Why GPUs and Machine Learning are a Perfect Match

Way back at the start of the year I asked you what you thought the hot topics of tech were going to be in 2017 and which would take the greatest forward leaps.  Whilst there was a lot of support for Virtual Reality (and not quite as much for Augmented Reality as I might have thought), the stand out was Machine Learning (ML), with 57% of you betting it was going to have a massive impact on the technology industry as a whole.

Which tech will see the greatest advancements in 2017?

Since then, you’ve undoubtedly seen that you were right, it’s cropping up just about everywhere. Huawei’s Mate 9, launched late last year and featuring impressive ML capabilities to personalise and enhance your user experience, really kicked things off and from there the trend has exploded. This year has already seen the launch of Arm’s DynamIQ technology and the Computex announcements of brand new Cortex-A75 and Cortex-A55 CPUs and Mali-G72 GPU, all designed and optimized for ML. We’ve talked about how the new Mali-G72 GPU is providing better than ever performance for on-device ML, but we haven’t talked much about why it’s so good so we’re going to look at that now.

What does graphics have to do with Machine learning?

A big part of this ability is down to how GPUs fundamentally work. Whilst they excel at graphics workloads, it doesn’t stop there. They are highly programmable by nature and, in contrast to CPUs, which typically work best with serial workloads, they work with parallel workloads. This of course comes from the original graphics workloads which require each pixel on screen to be handled in parallel. So how does this apply to ML? Well, ML is mainly (though not exclusively) based on an absolutely vast quantity of vector-matrix and matrix-matrix multipliers. Handling this enormous amount of data doesn’t sit too well in a serial workload but is perfect for the data-heavy, parallel load of the GPU. It’s not just about parallel vs serial, however, the GPU is also programmable. It adapts easily to running new types of neural networks through languages like OpenCL. With emerging technologies like ML, it can be really difficult to predict the future direction of the industry and what may be required in just a few short years. This means flexibility and programmability are key when investing in IP that won’t get to consumer devices for a year or more.

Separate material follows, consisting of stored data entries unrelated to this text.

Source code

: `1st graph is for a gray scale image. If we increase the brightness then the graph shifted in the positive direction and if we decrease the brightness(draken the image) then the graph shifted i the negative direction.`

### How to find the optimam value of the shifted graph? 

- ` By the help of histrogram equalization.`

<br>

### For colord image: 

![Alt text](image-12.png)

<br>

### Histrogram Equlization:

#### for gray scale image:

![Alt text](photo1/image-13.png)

We’ve known about the GPU’s capability for ML for some time, last year we showed a Luxoft object recognition demo which uses Caffe framework to identify a huge variety of objects and indicate how confident it is in the result. The bit you might not have noticed is that the demo can be switched between running on the Arm Mali GPU or Arm Cortex CPU. On average, switching to the GPU effectively doubled performance, with significant scope for further optimisation.

We didn’t stop there though, recognising this ability was one thing, but exploiting it, another. That’s why our recently released Mali-G72 high performance GPU has been specifically designed to target substantial improvements in compute efficiency. With Mali-G72, the majority of the focus was put on the arithmetic units of the GPU. The Execution Engines in the Bifrost GPU architecture were effectively refined to consume less power and area whilst at the same time increasing performance. Using GEMM as a proxy for ML, we managed to improve the efficiency by 17% for FP16 precision GEMM.

Mali-G72 machine learning efficiency

Where the Machine Learning magic happens

How did we achieve this? In the Bifrost arithmetic unit, we have one Fuse Multiply-ADD (FMA) unit and one ADD unit per execution engine. Both units are capable of handling different types of instructions, but the idea is that the FMA handles the heavy floating-point operations, whilst the ADD handles simpler housekeeping operations and functions as a special function unit. In Mali-G72 we rebalanced the units slightly and moved several instructions from the FMA to the ADD, making the FMA smaller and less power-hungry, while at the same time making sure it could handle performance critical instructions such as fused-multiply-add with FP32 floating point at full throughput.

Additionally, we have increased the L1 cache in the execution engine, which is beneficial to compute workloads such as GEMM in that it reduces the amount of external memory reads that are needed. This is important as ML is about processing data, lots of it, so any data you can avoid moving in and out of the external memory is a gain in both efficiency and performance.

There are other incremental improvements throughout the GPU that help with ML, but the two above are the biggest contributors to the ML efficiency gain in Mali-G72. In designing our next generation of Graphics Processors we always try to look ahead at the upcoming trends and requirements of the technology industry. This foresight and planning allows us to be ahead of the game in supporting the very latest technologies before they’re even fully realised.